* ABOUT THIS EXERCISE
Return the data below from its start through the line containing "Download Our App", both ends included, with every line reproduced unchanged and the pictures left out.

ENTRIES PROVIDED Start Marker

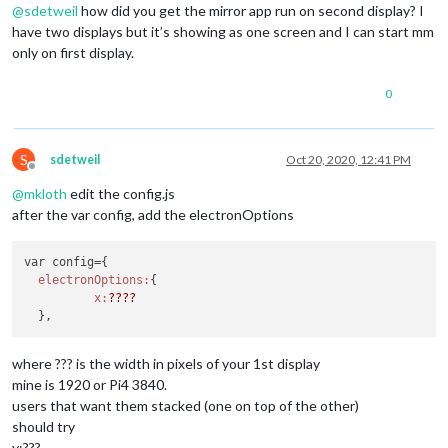
@
sdetweil
how did you get the mirror app run on second display? I
have two displays but it’s showing as one screen and I can start mm
only on first display.
0
S
sdetweil
Oct 20, 2020, 12:41 PM
Offline
@
mkloth
edit the config.js
after the var config, add the electronOptions
var config={

electronOptions:
{

x:
??
??
where ??? is the width in pixels of your 1st display
mine is 1920 or Pi4 3840.
users that want them stacked (one on top of the other)
should try
y:???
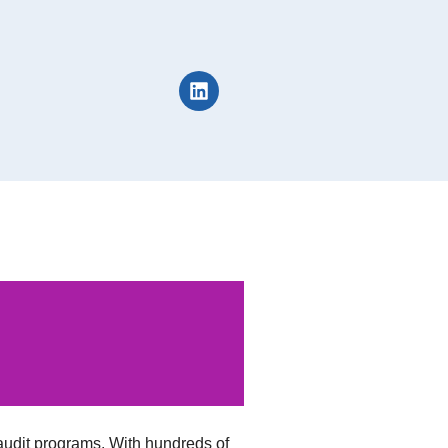
udit programs. With hundreds of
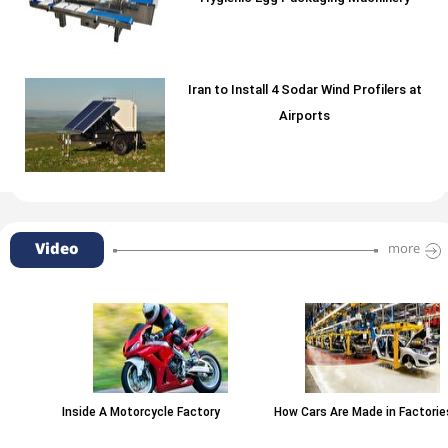
Iran to Install 4 Sodar Wind Profilers at
Airports
Video
more
Inside A Motorcycle Factory
How Cars Are Made in Factories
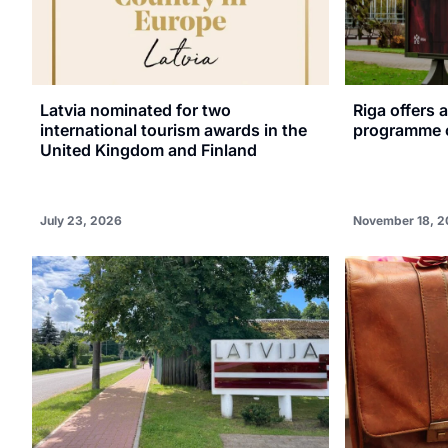
Latvia nominated for two
Riga offers 
international tourism awards in the
programme o
United Kingdom and Finland
July 23, 2026
November 18, 2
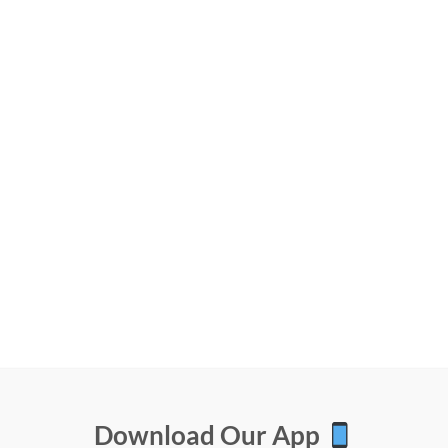
Download Our App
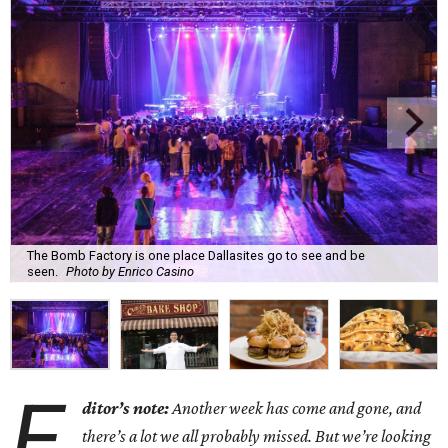
The Bomb Factory is one place Dallasites go to see and be
seen.
Photo by Enrico Casino
E
ditor’s note:
Another week has come and gone, and
there’s a lot we all probably missed. But we’re looking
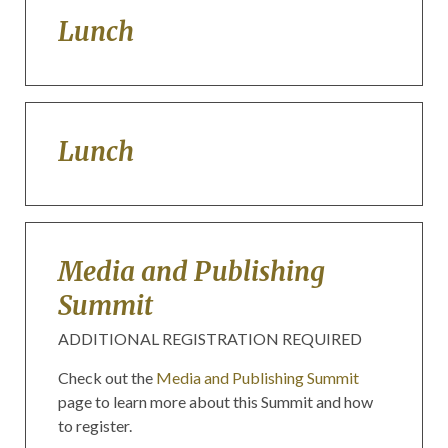
Lunch
Lunch
Media and Publishing
Summit
ADDITIONAL REGISTRATION REQUIRED
Check out the
Media and Publishing Summit
page to learn more about this Summit and how
to register.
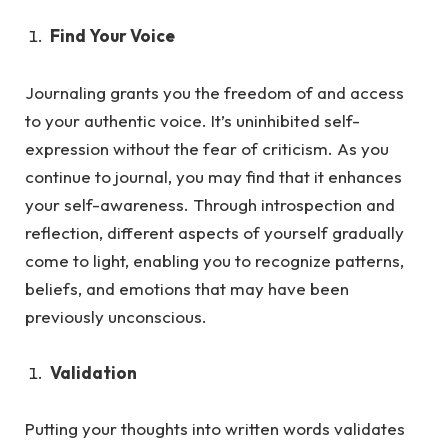
Find Your Voice
Journaling grants you the freedom of and access
to your authentic voice. It’s uninhibited self-
expression without the fea
r of criticism.
As
you
continue to journal, you may find that it enhances
your self-awareness. Through introspection and
reflection, different aspects of yourself gradually
come to light, enabling you to recognize patterns,
beliefs, and emotions that may have been
previously unconscious.
Validation
Putting your thoughts into written words validates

ENTRIES PROVIDED End Marker

* COMPLETED EXERCISE
@
sdetweil
how did you get the mirror app run on second display? I
have two displays but it’s showing as one screen and I can start mm
only on first display.
0
S
sdetweil
Oct 20, 2020, 12:41 PM
Offline
@
mkloth
edit the config.js
after the var config, add the electronOptions
var config={

electronOptions:
{

x:
??
??
where ??? is the width in pixels of your 1st display
mine is 1920 or Pi4 3840.
users that want them stacked (one on top of the other)
should try
y:???
udit programs. With hundreds of
Iran to Install 4 Sodar Wind Profilers at
Airports
Video
more
Inside A Motorcycle Factory
How Cars Are Made in Factories
Latvia nominated for two
Riga offers 
international tourism awards in the
programme o
United Kingdom and Finland
July 23, 2026
November 18, 2
Download Our App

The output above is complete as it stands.